“Some came shuffling tearfully in their carpet slippers, still wearing aprons and their morning curlers.”
“There they stood, desolate in the golden sunshine, their faces blank with the dread of disaster.”
“Smoke from the holocaust down below seeped from the shaft past the two great pit-head wheels turning ceaselessly in vain attempts at rescue.”
“They had probably been dead, these miners of Aunchengeich, long before the womenfolk arrived.”
“But still the women came and waited, agonised by fear and hope, while the dandelion seeds swirled off the grass-grown railway embankment and the fumes of death spread high over the surrounding fields.”
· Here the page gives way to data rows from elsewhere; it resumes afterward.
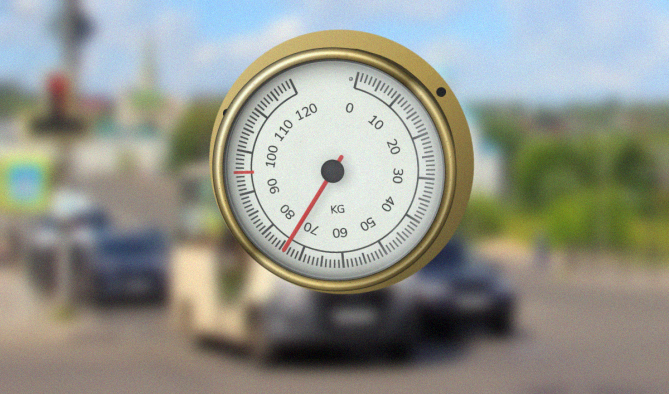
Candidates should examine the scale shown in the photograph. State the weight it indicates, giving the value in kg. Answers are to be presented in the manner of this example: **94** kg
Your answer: **74** kg
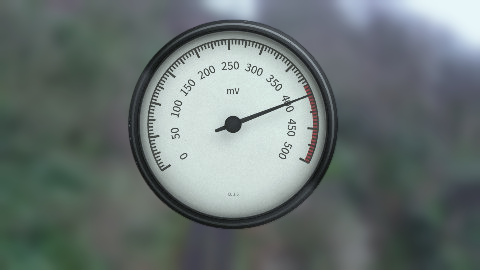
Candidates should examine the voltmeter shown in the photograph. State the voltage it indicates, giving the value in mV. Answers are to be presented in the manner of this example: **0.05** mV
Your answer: **400** mV
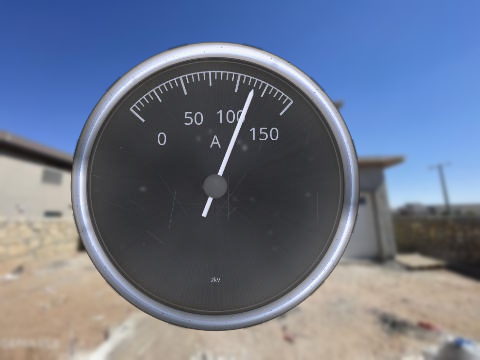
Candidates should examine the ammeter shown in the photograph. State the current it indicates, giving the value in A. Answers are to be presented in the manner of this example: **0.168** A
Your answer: **115** A
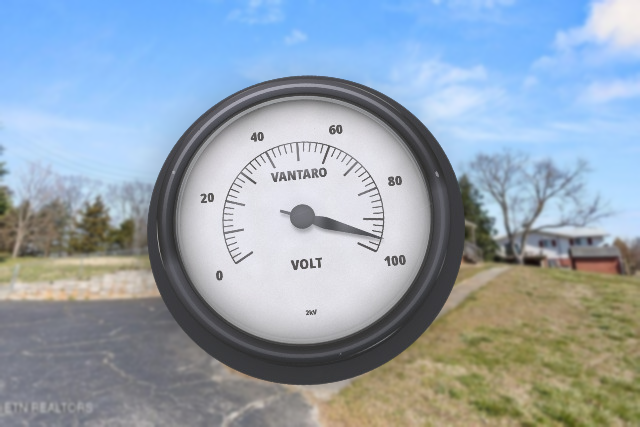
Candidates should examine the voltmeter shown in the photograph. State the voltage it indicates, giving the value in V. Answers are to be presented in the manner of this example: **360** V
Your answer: **96** V
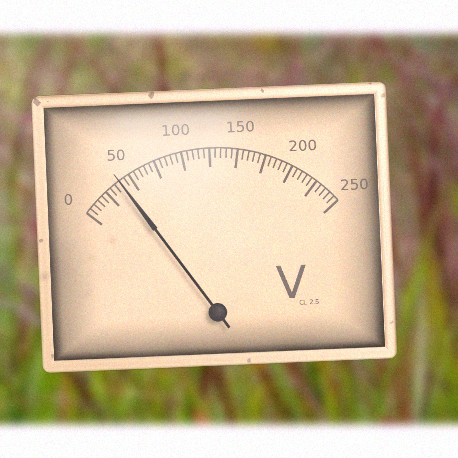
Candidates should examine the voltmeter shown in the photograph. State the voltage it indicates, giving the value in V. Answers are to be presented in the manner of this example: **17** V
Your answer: **40** V
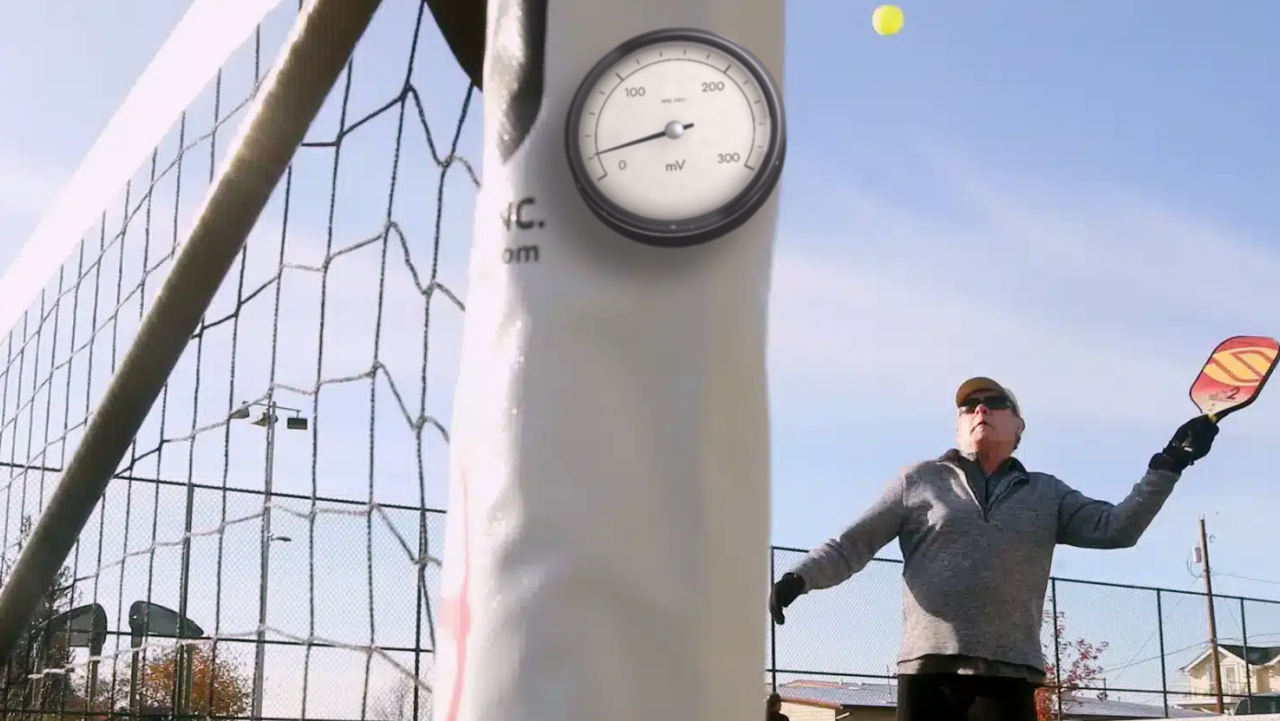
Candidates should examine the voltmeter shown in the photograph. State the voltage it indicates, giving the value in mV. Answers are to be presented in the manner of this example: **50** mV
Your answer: **20** mV
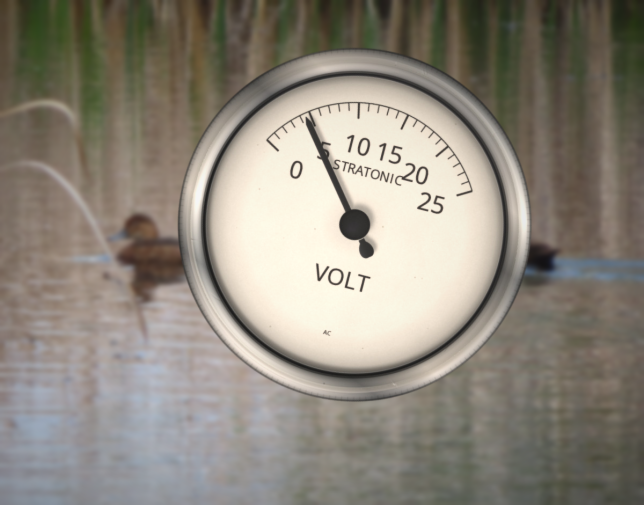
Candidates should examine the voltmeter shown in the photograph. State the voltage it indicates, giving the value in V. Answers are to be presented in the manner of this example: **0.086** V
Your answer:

“And still the crowd grew - this astonishingly disciplined crowd of mining women who felt their widowhood before they knew it.”
“No other community, one feels, could show such iron self control, such patience in this long wait.”
“At most the long-submerged resentment at the mine would well up to the surface - a woman muttering bitterly:”
“They shouldn’t let them down the pit. It’s only fit for rats.”
But no-one screamed or wailed or had hysterics. Occasionally a short spasm of tears would shake a bowed pair of shoulders.
Like all mining communities, the womenfolk had been daily steeled for eventualities like this and they took it with the typical stoicism of their breed. But that did not make the pain any the less hurtful to bear.